* **Exercise description**
At the line that includes "table_cell [139, 223, 1275, 367]", begin writing out the entries below exactly, and continue through the last line without adding anything.

* **Entries shown**
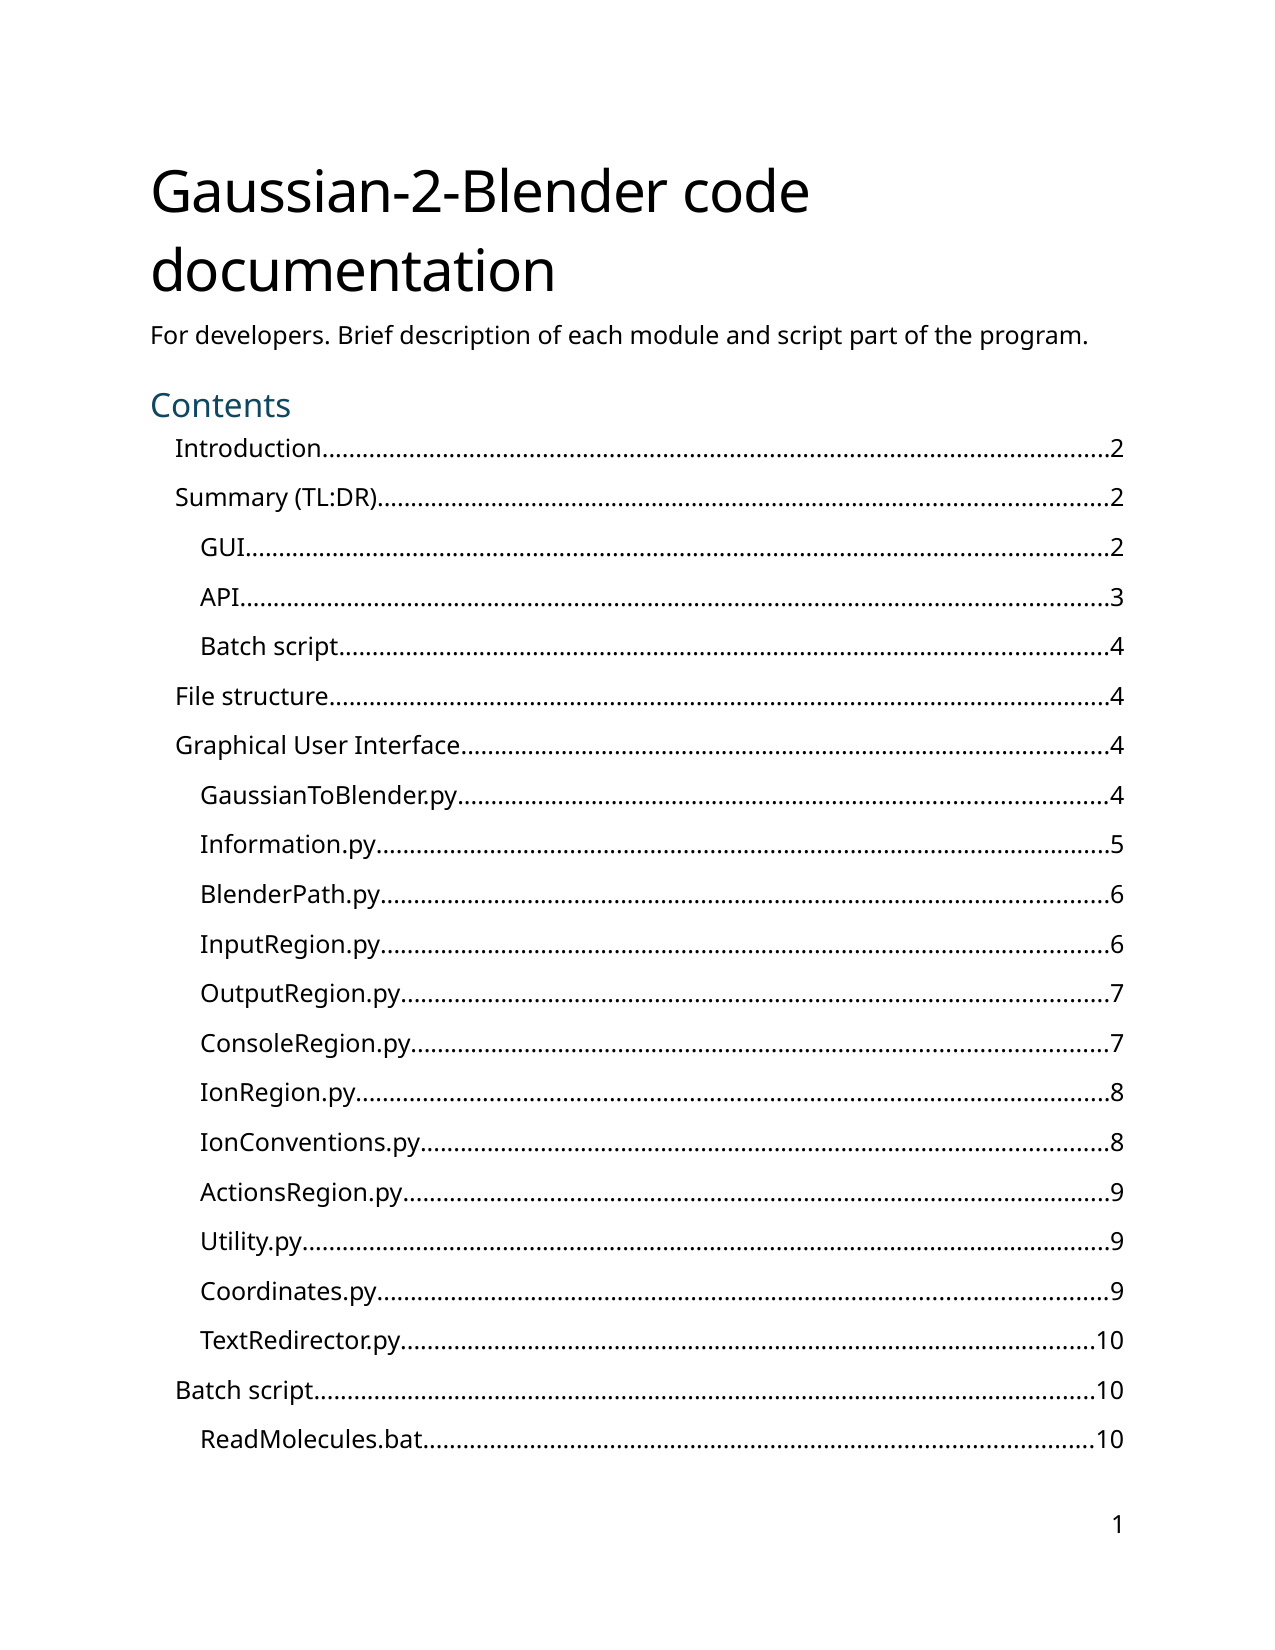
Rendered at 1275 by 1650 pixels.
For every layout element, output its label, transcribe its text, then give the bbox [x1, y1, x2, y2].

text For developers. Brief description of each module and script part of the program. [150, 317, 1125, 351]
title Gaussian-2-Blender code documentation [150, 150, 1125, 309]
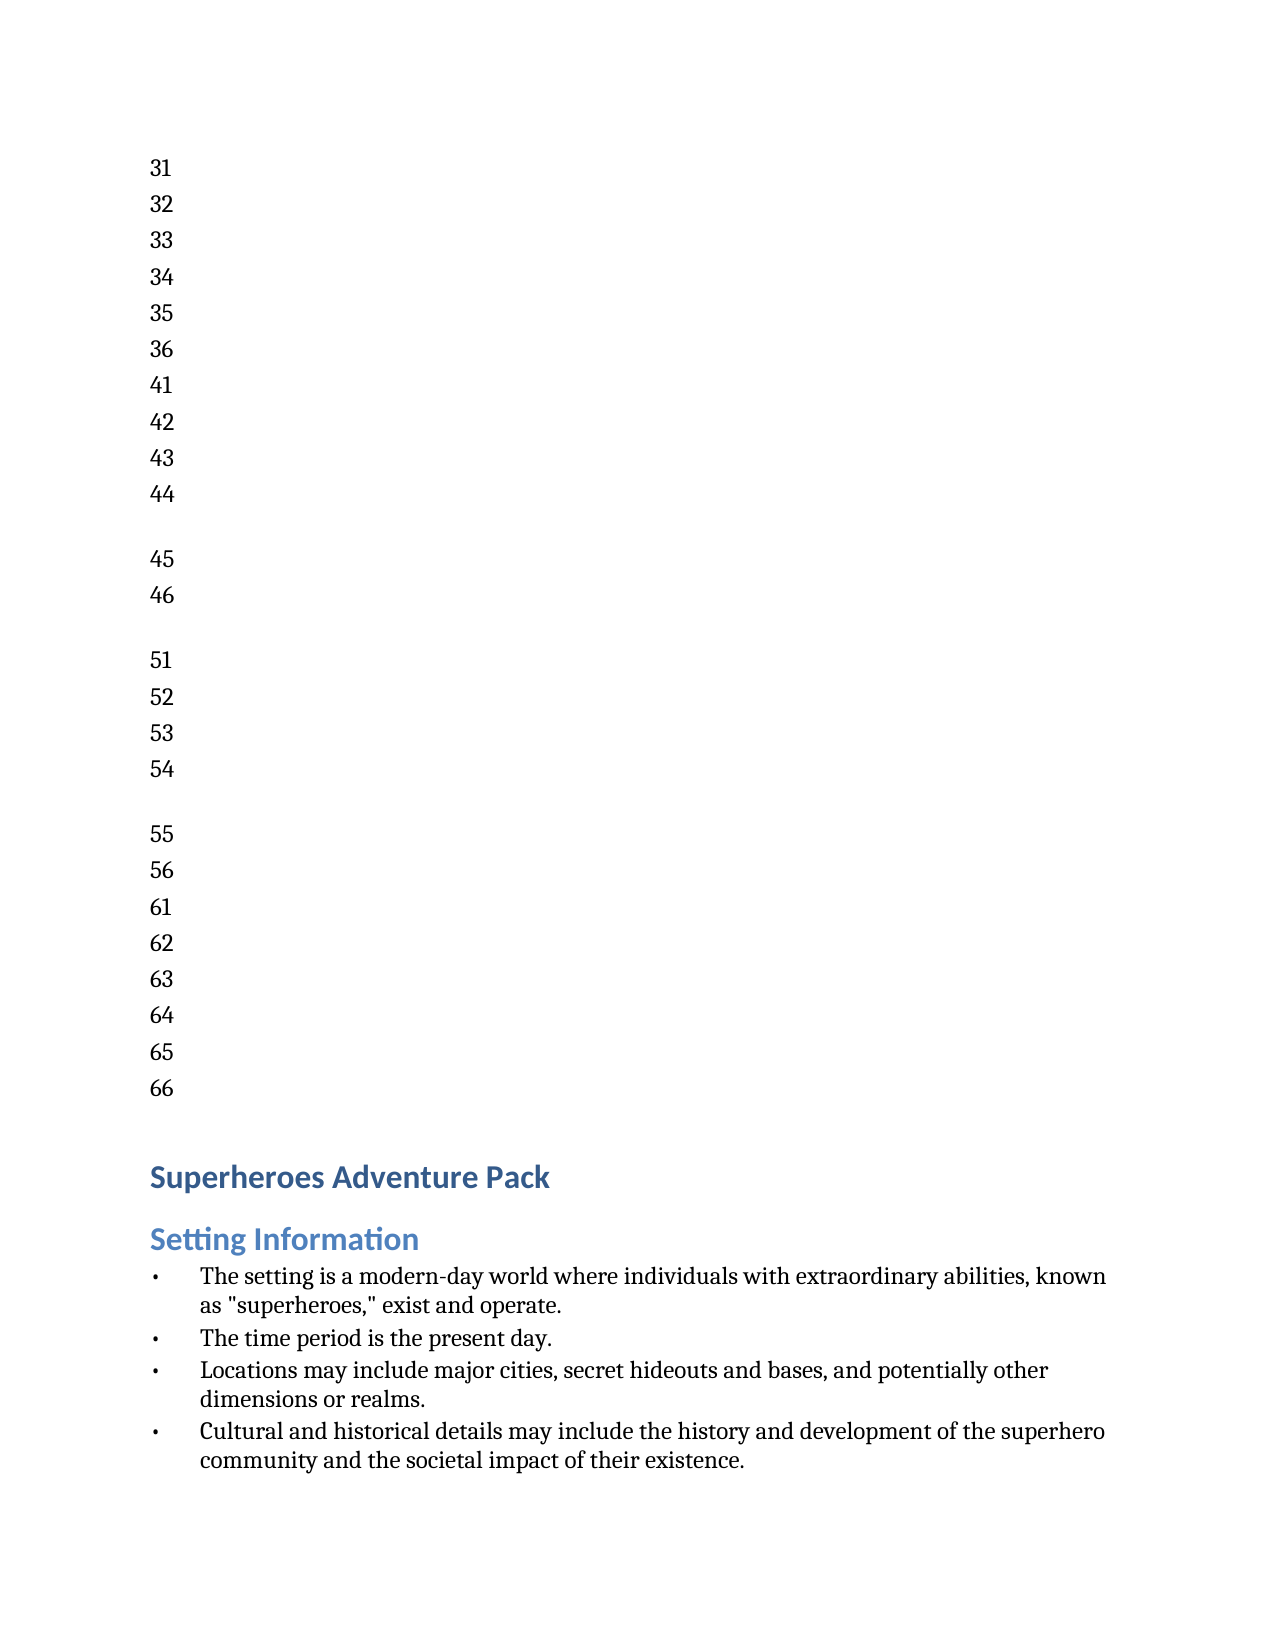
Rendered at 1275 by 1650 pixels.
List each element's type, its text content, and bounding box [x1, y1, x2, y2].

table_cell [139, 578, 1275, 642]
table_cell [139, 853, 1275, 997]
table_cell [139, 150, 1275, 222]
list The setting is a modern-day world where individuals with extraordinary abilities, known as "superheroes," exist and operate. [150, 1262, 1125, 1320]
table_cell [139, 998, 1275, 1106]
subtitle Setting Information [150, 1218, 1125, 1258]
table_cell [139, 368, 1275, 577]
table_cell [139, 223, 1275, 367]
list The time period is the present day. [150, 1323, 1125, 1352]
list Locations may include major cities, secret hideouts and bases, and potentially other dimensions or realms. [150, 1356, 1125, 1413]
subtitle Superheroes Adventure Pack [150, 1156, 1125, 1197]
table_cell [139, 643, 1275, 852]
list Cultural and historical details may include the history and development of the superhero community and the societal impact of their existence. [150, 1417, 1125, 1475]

* **Task output**
table_cell [139, 223, 1275, 367]
list The time period is the present day. [150, 1323, 1125, 1352]
list Locations may include major cities, secret hideouts and bases, and potentially other dimensions or realms. [150, 1356, 1125, 1413]
subtitle Superheroes Adventure Pack [150, 1156, 1125, 1197]
table_cell [139, 643, 1275, 852]
list Cultural and historical details may include the history and development of the superhero community and the societal impact of their existence. [150, 1417, 1125, 1475]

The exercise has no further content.